Sorties DVD
Cette semaine, sur nos lecteurs on croise des lapins pressés, des chapeliers fous, des mignonnes courageuses, des ado boutonneux et un velu loup-garou.
Alice in Wonderland
Un film de Tim Burton
Alice a aujourd’hui 19 ans. Elle est sur le point de se fiancer, contre son gré, avec un riche cousin. Elle est sur le point d’oublier qu’il y a de nombreuses années, sa vie prit un tour merveilleux lorsqu’elle suivit un lapin blanc au fond de son terrier. Oublier ? Est-ce vraiment possible ? Inspiré par les deux récits que fit Lewis Carroll des aventures féeriques de la jeune blonde (Alice au pays des merveilles et De l’autre côté du miroir), Tim Burton, sa panoplie d’effets 3D sous le bras, s’est lancé à son tour à bras perdus dans la découverte de cet univers magique où se croisent méchante reine toute en tête, chapelier pas si fou que ça, jumeaux obèses et chat ricanant. Bien loin des dimensions plus noires, plus subversives qu’y avait ajouté Carroll, ou même de l’inventivité morbide et fascinante de ses œuvres précédentes (Edward Scissorhands, Corpse Bride…) le cinéaste, ici produit par Disney, choisit la voie du spectaculaire un peu poussif. Malgré des comédiens délirants et cabotins (Helena Bonham Carter et Johnny Depp en tête), malgré un travail formel certain et enchanteur, le rythme un peu plan-plan de l’ensemble et le manque général de réelle créativité empêchent cette Alice de véritablement nous entraîner dans son pays des merveilles.

▶ [Consignes]
**1)** Selon le texte, quels sont les deux récits de Lewis Carroll qui ont inspiré Tim Burton ?
**2)** Recopiez le passage du texte qui commence par « Sorties DVD » et se termine par « un velu loup-garou. ».

▶ [Données fournies]

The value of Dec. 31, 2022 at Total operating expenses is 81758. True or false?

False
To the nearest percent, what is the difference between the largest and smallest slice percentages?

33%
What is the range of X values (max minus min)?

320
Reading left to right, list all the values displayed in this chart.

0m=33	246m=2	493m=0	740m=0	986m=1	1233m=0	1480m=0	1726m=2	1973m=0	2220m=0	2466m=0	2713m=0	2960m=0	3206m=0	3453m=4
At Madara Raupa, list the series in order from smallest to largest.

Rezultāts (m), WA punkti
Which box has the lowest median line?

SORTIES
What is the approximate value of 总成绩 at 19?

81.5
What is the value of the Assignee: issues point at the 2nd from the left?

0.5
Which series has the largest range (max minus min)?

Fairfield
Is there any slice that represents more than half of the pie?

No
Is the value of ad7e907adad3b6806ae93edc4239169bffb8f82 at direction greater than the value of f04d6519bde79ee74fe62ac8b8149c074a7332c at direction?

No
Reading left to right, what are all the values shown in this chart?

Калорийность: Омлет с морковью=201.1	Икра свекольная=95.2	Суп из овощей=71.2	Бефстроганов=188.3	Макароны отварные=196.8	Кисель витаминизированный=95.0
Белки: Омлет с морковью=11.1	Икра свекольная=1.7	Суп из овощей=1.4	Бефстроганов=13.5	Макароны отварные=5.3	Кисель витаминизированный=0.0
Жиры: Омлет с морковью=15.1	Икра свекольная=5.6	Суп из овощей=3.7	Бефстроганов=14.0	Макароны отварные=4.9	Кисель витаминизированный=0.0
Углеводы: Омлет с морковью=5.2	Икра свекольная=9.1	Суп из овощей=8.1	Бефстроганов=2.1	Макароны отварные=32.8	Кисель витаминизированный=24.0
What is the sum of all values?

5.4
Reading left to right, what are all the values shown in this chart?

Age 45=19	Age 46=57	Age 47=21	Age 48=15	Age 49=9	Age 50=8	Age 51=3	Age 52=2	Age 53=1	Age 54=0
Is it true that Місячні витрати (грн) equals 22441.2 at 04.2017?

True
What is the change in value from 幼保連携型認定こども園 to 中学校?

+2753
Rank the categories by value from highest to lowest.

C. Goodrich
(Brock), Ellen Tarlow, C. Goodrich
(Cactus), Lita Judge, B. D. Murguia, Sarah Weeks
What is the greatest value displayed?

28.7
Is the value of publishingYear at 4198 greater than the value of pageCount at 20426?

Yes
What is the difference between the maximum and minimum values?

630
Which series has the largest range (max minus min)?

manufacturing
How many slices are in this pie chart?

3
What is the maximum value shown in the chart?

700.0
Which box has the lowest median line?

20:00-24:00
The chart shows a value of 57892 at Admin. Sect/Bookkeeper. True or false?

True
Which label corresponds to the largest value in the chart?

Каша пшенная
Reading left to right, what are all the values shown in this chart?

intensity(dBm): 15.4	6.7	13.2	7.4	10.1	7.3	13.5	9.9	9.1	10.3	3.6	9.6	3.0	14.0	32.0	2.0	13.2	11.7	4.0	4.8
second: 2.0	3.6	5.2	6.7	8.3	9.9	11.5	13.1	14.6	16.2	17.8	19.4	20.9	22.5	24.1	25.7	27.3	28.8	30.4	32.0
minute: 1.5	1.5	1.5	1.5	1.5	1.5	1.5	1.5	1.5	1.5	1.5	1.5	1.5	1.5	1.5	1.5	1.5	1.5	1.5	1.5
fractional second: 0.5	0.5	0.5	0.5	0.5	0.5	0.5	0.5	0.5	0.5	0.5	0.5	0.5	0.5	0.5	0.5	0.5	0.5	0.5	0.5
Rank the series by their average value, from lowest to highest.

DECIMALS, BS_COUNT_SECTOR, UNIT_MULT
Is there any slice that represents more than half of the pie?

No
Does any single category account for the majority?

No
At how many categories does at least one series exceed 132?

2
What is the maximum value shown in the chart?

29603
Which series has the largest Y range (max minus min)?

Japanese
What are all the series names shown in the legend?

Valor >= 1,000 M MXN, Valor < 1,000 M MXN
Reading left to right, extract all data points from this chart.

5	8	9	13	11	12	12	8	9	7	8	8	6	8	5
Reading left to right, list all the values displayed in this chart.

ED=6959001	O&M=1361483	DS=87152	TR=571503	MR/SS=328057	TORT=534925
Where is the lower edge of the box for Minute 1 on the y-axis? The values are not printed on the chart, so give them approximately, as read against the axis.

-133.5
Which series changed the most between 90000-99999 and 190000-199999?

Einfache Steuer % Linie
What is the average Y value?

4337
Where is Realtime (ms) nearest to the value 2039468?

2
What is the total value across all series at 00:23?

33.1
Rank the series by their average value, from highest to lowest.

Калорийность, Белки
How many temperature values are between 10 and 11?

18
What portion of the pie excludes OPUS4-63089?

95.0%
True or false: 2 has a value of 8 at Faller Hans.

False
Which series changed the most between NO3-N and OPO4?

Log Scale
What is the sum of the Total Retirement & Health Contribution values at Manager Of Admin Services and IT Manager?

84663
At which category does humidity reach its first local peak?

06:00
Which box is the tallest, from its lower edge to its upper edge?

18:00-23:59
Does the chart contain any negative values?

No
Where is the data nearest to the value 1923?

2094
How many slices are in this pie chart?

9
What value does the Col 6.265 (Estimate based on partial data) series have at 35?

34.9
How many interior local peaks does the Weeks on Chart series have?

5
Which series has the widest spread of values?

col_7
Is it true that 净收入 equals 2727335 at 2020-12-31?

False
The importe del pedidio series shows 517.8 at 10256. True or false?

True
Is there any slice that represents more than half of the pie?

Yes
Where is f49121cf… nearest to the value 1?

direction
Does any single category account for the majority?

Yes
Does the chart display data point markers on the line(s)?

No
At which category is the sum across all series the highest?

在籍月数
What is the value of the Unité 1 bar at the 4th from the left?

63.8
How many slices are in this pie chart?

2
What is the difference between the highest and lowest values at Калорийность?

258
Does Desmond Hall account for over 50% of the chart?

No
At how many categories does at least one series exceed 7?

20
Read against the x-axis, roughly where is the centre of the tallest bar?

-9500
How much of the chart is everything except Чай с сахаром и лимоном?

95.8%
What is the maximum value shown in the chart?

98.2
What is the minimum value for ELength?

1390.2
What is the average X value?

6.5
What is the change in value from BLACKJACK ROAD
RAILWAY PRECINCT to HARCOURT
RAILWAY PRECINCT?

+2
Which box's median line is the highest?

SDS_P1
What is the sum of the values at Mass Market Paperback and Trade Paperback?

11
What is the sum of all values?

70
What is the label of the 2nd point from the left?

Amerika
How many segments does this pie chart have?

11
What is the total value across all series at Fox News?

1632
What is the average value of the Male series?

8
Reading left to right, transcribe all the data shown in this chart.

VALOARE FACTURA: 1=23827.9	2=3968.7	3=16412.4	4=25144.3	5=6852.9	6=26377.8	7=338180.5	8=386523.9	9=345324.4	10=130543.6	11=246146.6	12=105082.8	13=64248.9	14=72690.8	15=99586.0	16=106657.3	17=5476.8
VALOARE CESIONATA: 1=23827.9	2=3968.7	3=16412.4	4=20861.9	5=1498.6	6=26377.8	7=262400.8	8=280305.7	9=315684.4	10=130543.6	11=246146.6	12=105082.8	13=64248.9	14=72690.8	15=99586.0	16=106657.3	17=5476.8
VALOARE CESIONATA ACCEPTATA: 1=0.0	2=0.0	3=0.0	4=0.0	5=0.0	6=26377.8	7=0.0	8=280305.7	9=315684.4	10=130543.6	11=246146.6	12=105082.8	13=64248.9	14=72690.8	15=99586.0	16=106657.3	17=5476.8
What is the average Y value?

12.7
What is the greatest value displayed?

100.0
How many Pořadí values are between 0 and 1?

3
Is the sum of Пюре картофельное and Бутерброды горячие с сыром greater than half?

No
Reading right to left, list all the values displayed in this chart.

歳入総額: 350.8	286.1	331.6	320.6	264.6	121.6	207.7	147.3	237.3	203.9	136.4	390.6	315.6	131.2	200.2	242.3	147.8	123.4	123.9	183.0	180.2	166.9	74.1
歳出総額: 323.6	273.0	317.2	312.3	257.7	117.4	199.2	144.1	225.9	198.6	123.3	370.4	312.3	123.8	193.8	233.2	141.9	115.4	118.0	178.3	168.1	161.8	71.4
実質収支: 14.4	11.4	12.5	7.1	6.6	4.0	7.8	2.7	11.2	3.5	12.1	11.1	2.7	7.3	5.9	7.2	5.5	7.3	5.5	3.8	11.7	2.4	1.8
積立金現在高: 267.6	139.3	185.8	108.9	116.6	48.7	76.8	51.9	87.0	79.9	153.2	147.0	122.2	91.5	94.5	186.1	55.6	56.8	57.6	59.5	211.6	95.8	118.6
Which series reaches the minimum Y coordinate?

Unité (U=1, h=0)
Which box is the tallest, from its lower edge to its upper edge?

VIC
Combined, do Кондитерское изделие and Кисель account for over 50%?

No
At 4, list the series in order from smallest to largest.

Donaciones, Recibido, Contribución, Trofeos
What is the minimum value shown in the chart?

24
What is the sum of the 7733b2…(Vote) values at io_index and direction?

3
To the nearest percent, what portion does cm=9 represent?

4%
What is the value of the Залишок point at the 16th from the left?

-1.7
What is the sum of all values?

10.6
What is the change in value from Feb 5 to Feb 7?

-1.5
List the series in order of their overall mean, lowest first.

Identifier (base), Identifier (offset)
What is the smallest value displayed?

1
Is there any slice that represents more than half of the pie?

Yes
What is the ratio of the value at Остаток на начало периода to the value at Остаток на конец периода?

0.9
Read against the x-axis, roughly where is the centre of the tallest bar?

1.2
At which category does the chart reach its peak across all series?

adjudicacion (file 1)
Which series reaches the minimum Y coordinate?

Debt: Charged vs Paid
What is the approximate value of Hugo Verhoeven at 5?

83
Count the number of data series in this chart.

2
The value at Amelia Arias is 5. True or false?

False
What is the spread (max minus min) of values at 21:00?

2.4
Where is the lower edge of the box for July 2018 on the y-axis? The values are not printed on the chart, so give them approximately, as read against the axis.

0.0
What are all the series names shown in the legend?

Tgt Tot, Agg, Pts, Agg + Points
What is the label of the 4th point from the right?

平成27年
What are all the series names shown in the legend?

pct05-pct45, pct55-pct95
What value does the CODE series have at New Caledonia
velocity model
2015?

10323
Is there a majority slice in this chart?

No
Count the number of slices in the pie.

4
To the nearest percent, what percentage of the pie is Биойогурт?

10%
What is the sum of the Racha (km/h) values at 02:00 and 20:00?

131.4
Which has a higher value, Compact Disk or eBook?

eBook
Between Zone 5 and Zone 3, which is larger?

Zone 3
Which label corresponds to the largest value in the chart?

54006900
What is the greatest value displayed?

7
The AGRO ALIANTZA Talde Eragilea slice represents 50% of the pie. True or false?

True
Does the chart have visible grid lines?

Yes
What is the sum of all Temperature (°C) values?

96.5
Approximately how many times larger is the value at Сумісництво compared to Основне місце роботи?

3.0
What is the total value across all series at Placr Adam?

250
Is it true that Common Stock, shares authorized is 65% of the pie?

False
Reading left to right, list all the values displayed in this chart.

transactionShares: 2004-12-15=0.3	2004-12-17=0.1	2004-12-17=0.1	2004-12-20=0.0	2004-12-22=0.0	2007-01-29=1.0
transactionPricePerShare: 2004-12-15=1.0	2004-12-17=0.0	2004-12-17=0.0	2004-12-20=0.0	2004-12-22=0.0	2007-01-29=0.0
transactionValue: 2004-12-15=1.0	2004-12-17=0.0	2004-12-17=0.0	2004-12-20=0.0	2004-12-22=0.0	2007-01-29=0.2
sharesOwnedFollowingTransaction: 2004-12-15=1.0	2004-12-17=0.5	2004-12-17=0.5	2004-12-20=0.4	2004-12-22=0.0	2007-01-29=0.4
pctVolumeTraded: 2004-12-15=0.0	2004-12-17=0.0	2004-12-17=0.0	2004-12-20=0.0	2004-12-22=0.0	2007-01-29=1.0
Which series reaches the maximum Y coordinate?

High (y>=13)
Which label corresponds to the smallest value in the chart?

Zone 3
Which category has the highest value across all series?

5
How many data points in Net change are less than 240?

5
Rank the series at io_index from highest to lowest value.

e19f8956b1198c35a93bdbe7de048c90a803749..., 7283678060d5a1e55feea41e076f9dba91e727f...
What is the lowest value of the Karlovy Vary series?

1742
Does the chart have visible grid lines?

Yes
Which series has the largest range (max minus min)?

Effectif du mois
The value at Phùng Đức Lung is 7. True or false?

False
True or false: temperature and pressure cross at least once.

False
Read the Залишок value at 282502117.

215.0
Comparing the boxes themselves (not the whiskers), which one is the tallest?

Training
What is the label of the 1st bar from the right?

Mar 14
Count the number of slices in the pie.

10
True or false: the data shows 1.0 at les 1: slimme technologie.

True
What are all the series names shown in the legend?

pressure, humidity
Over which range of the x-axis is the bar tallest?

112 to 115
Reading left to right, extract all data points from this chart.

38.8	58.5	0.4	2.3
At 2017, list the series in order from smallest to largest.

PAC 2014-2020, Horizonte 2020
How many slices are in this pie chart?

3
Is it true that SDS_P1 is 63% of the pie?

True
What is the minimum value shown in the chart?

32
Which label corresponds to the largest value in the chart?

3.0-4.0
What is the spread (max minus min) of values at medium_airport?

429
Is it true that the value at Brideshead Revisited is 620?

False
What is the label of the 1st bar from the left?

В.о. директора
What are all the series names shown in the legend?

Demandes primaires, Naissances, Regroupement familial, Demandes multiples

▶ [Corrigé]
**1)** Alice au pays des merveilles et De l’autre côté du miroir.

**2)**
Sorties DVD
Cette semaine, sur nos lecteurs on croise des lapins pressés, des chapeliers fous, des mignonnes courageuses, des ado boutonneux et un velu loup-garou.